Oireachtas Joint and Select Committees

Thursday, 13 June 2019

Public Accounts Committee

2017 Annual Report of the Comptroller and Auditor General and Appropriation Accounts
Vote 40 - Children and Youth Affairs

9:00 am

Photo of Kate O'ConnellKate O'Connell (Dublin Bay South, Fine Gael) | Oireachtas source

With the retrospective governance that we are very fond of in here - and I mean in general and not just in the context of the Department of Children and Youth Affairs - my interpretation of what Dr. Lynch has said is that the rules then allowed for the fraud or the over-claims. The rules, as set out by Dr.
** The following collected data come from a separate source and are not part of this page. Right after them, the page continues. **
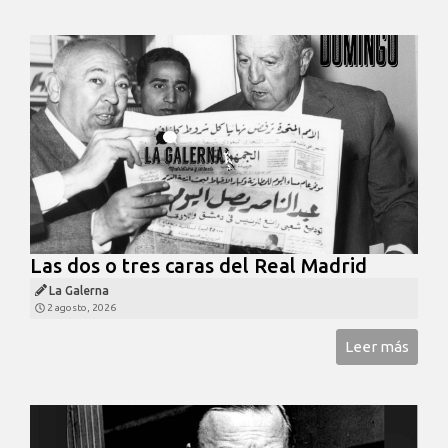
Las dos o tres caras del Real Madrid
La Galerna
2 agosto, 2026
Leer más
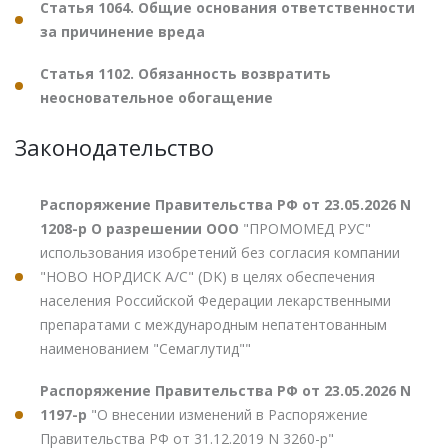
Статья 1064. Общие основания ответственности
за причинение вреда
Статья 1102. Обязанность возвратить
неосновательное обогащение
Законодательство
Распоряжение Правительства РФ от 23.05.2026 N
1208-р О разрешении ООО
"ПРОМОМЕД РУС"
использования изобретений без согласия компании
"НОВО НОРДИСК А/С" (DK) в целях обеспечения
населения Российской Федерации лекарственными
препаратами с международным непатентованным
наименованием "Семаглутид""
Распоряжение Правительства РФ от 23.05.2026 N
1197-р
"О внесении изменений в Распоряжение
Правительства РФ от 31.12.2019 N 3260-р"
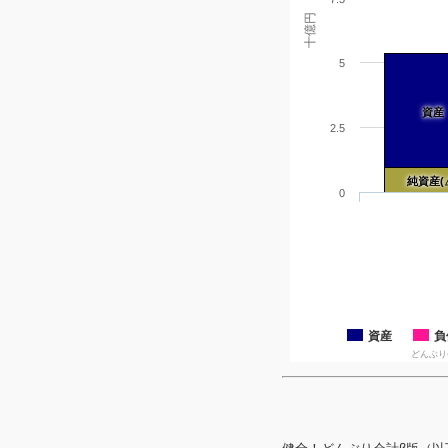
十億円
5
資産
2.5
純資産(
0
資産
負
どんぶり会計β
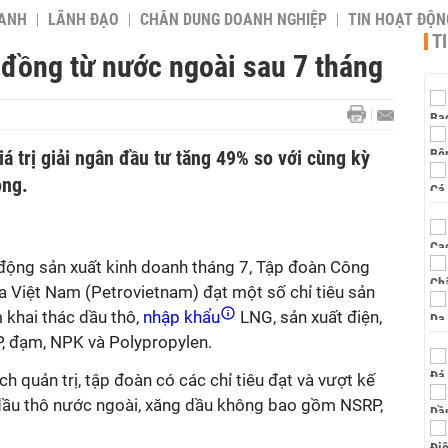
OANH
LÃNH ĐẠO
CHÂN DUNG DOANH NGHIỆP
TIN HOẠT ĐỘN
T
 đồng từ nước ngoài sau 7 tháng
 trị giải ngân đầu tư tăng 49% so với cùng kỳ
ồng.
 động sản xuất kinh doanh tháng 7, Tập đoàn Công
a Việt Nam (Petrovietnam) đạt một số chỉ tiêu sản
 khai thác dầu thô,
nhập khẩu
LNG, sản xuất điện,
 đạm, NPK và Polypropylen.
ch quản trị, tập đoàn có các chỉ tiêu đạt và vượt kế
ầu thô nước ngoài, xăng dầu không bao gồm NSRP,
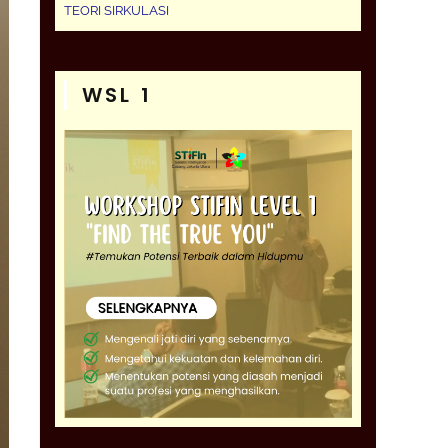
TEORI SIRKULASI
WSL 1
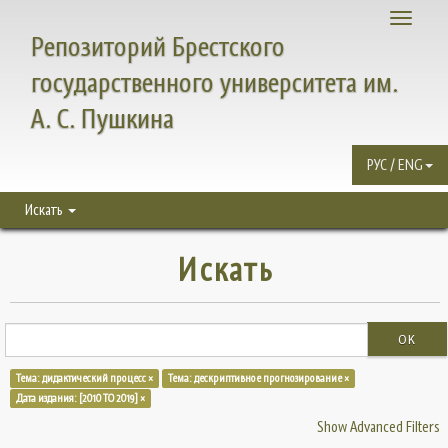
Toggle
Репозиторий Брестского
navigati
государственного университета им.
А. С. Пушкина
РУС / ENG
Искать
Искать
OK
Тема: дидактический процесс ×
Тема: дескриптивное прогнозирование ×
Дата издания: [2010 TO 2019] ×
Show Advanced Filters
Lynch's Department and transferred to Pobal, allowed for this to happen. The Department changed the rules two years ago and the role of Pobal changed. Reference was made to the recouping of €937,000 in the year 2017-2018 and €4.7 million in the year 2018-2019, which, nicely, is five times the amount from the previous year and seems to be a worrying trajectory in fairness but maybe it is not going to continue to €25 million next year. Hopefully, we are not going there. Dr. Lynch has just said the incidence of fraud was very low, but low in what terms? A sum of €4.7 million is not low. The Department has been able to recoup €4.7 million from over-claims since the rules were changed. Will Dr. Lynch explain how that figure has increased by five in a 12 month period? Has the Department just become better at catching people or at claiming back? Who is guilty? Was everybody at it? Was it the case that large providers copped on to the lack of governance and the availability of money? Was it the CCS groups? Who was doing it without knowing? It is my view that small childcare providers would have known that if they did not have the child in front of them they could not get the payment for the child.